Ethyl chloride has other uses as a chemical reagent. At one time it was used to manufacture an early type of sleeping pill called sulphonal. Today it is reacted with wood pulp or cotton to make ethyl cellulose. This is used as a plastic, a coating for paper and wire, a binder for tablets and as a hot-melt adhesive. Ethyl chloride is also used by itself, in local anaesthetic sprays, as a refrigerant and as a speciality solvent for fats, oils, resins and waxes. It is non-toxic and the safe working level in air is as high as 0.1 per cent, although at such concentrations it irritates the eyes.

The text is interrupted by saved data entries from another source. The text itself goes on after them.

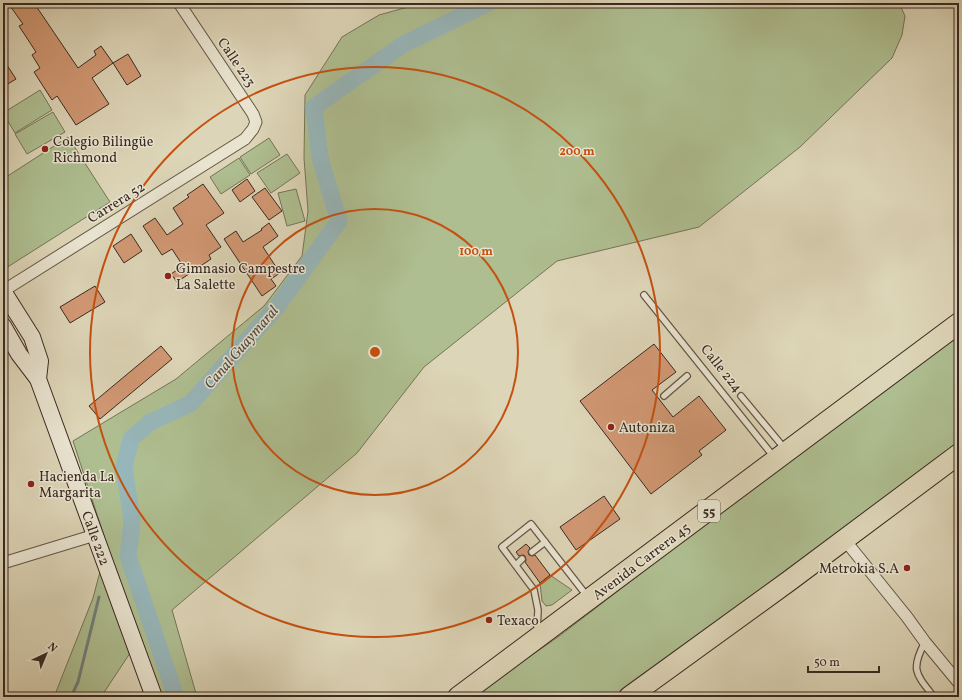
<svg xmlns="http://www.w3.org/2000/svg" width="962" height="700" font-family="Vollkorn,serif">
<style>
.green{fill:#aebe90;stroke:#747459}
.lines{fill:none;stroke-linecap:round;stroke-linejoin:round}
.stream{stroke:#727e7d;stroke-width:3}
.river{stroke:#97b6b9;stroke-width:17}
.building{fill:#d19873;stroke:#3a2a22}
.lane-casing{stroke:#635547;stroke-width:8}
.street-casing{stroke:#635547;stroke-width:13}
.secondary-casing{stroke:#3a2a22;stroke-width:18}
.highway-casing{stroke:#3a2a22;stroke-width:22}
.lane{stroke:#e9e4d0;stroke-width:5.5}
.street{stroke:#e9e4d0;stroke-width:11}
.secondary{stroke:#e9e4d0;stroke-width:16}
.highway{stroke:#ddd5b7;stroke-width:20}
.ring{fill:none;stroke:#c55010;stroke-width:2}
.poi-dot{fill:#8f2418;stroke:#e9e4d0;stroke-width:1.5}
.labels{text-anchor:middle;stroke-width:3;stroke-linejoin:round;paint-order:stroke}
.shield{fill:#e9e4d0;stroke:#6e6256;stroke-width:1}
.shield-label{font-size:13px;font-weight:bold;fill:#3a2a22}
.street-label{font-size:14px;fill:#3a2a22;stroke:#e9e4d0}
.poi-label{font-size:14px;fill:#3a2a22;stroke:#e9e4d0;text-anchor:start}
.water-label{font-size:15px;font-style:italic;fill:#514d48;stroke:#e9e4d0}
.centre{fill:#c55010;stroke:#e9e4d0;stroke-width:2}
.ring-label{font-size:12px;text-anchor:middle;font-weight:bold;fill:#c55010;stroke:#e9e4d0;stroke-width:3;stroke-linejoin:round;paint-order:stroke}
</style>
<rect width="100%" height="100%" fill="#ddd5b7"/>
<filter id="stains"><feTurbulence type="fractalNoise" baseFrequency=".005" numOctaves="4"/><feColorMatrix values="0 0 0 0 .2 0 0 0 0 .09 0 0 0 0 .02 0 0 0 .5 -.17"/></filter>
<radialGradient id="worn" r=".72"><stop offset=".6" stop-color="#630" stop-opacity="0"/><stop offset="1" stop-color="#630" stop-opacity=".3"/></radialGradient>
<g class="green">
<polygon points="422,3 899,3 905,16 902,35 892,58 800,147 699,227 557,261 424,367 357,453 172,610 197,697 162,697 140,638 101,697 54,697 93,598 107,545 73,441 176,379 264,306 302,256 308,211 304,158 305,95 342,37 379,15"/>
<polygon points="40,90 52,110 15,133 3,113"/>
<polygon points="53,112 65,132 27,154 15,134"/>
<polygon points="68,137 110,202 6,268 3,264 3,179"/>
<polygon points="269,138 280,155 251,174 240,157"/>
<polygon points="287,154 300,173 271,193 257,173"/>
<polygon points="239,158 250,175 221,194 210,177"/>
<polygon points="296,189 305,221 287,226 278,193"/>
<polygon points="959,333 959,443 619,697 471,697 558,637 760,482"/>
<polygon points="550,575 572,590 552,605 546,606 542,601 540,583"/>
</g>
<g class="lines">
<polyline class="stream" points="71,697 78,682 99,597"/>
<polyline class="river" points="176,697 128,556 132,521 124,467 131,439 149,423 191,403 276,308 339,221 320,158 314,107 404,44 488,3"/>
</g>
<g class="building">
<polygon points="8,3 34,3 78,68 96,55 94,51 101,46 113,63 92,78 109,104 76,125 57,96 52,100 34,72 40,68 32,55 36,52 19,26 23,24"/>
<polygon points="128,54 141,76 127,85 113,63"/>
<polygon points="3,59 16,79 3,87"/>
<polygon points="247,179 255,191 240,202 232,190"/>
<polygon points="203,184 224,213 206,225 221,247 209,255 211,259 177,282 171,274 183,266 172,249 162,255 143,226 155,218 167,235 183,224 173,208 189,197 187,195"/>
<polygon points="265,188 282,211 269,220 252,197"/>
<polygon points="269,223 278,236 263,247 280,273 271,279 276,286 262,296 224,239 236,231 243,242 262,230 261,229"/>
<polygon points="131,234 142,251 124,263 113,246"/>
<polygon points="95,286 105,302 70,323 60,307"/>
<polygon points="654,344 676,372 652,390 673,417 699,396 726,430 699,451 702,455 651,494 580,401"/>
<polygon points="161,346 172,359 100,419 89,406"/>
<polygon points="604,496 620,519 576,550 560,527"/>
<polygon points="526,544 530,548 528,552 529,555 532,556 535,555 550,575 540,583 525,562 526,560 525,556 523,555 519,556 516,552"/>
</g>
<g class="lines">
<defs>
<g id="lane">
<polyline points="644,295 774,457"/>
<polyline points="664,396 687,376"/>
<polyline points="741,396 785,449"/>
<polyline points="532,552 545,542"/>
<polyline points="516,565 522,559"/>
<polyline points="537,631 538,610 534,590 502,547 531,524 587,596"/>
<path d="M925 642C910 670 916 674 934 697"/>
</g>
<g id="street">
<polyline points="3,291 245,139 253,129 256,122 253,114 179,3"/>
<polyline points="844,539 907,617 925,642 959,683"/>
<polyline points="3,563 95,535"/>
</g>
<g id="secondary">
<polyline points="3,291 32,337 40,361 38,379"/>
<polyline points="3,326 19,354 38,379 154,697"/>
</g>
<g id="highway">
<polyline points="458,697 959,323"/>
<polyline points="629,697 789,581 959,454"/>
</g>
</defs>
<use href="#lane" class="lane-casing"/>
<use href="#street" class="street-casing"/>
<use href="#secondary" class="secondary-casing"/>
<use href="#highway" class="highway-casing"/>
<use href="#lane" class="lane"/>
<use href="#street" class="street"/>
<use href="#secondary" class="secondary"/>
<use href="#highway" class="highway"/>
</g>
<g class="ring">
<circle cx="375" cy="352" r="143"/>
<circle cx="375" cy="352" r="285"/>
</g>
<g class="poi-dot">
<circle cx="45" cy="149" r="4"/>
<circle cx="168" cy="276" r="4"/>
<circle cx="611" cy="427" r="4"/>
<circle cx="31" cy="484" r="4"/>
<circle cx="907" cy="568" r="4"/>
<circle cx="489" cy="620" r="4"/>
</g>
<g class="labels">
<rect class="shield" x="698" y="500" width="22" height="22" rx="3"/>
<g class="shield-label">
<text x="709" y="516">55</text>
</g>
<g class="street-label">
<text transform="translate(237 62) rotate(56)" y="5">Calle 223</text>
<text transform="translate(116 202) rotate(-32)" y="5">Carrera 52</text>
<text transform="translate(722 368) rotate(51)" y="5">Calle 224</text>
<text transform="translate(96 538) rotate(70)" y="5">Calle 222</text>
<text transform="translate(641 561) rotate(-37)" y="5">Avenida Carrera 45</text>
</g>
<g class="poi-label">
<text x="53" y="146">Colegio Bilingüe<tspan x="53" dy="16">Richmond</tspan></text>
<text x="176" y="273">Gimnasio Campestre<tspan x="176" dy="16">La Salette</tspan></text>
<text x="619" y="432">Autoniza</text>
<text x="39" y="481">Hacienda La<tspan x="39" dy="16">Margarita</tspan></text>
<text x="899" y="573" text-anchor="end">Metrokia S.A</text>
<text x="497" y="625">Texaco</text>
</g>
<g class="water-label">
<text transform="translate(241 347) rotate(-49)" y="5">Canal Guaymaral</text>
</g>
</g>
<circle cx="375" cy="352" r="6" class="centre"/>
<g class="ring-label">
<text x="577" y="155">200 m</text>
<text x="476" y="255">100 m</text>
</g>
<rect width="962" height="700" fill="none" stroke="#ddd5b7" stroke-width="16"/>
<rect x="4" y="4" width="954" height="692" fill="none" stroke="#3a2a22" stroke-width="2"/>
<rect x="8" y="8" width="946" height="684" fill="none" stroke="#3a2a22"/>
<g transform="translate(46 654) rotate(44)" stroke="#e9e4d0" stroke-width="3" paint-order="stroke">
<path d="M0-3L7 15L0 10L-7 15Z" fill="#3a2a22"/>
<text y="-6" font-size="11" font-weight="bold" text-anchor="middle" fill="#3a2a22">N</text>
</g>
<path d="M808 666v6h71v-6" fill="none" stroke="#3a2a22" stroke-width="2"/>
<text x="814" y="666" font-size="12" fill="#3a2a22" stroke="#e9e4d0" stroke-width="3" paint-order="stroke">50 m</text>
<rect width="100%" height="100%" filter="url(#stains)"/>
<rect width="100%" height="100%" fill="url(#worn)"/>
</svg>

Ethyl chloride's main outlet is still for manufacturing TEL, although less and less of this is now produced. Lead in petrol interferes with catalytic converters, and is also undesirable for health reasons. However, in the years when most petrol was leaded with TEL, some plants in the US made up to a billion litres of ethyl chloride a year.

Another reason for the decline in production is that it is an organochlorine compound, and some environmentalists are worried about the release of such materials into the atmosphere. However, ethyl chloride poses no threat to the ozone layer because it quickly reacts with oxygen and is carried away by rain. As yet it has not been identified as a natural chemical, though its counterparts, methyl chloride and ethyl bromide, have been discovered in marine algae.

The author is science writer in residence in the Department of Chemistry, Imperial College, London.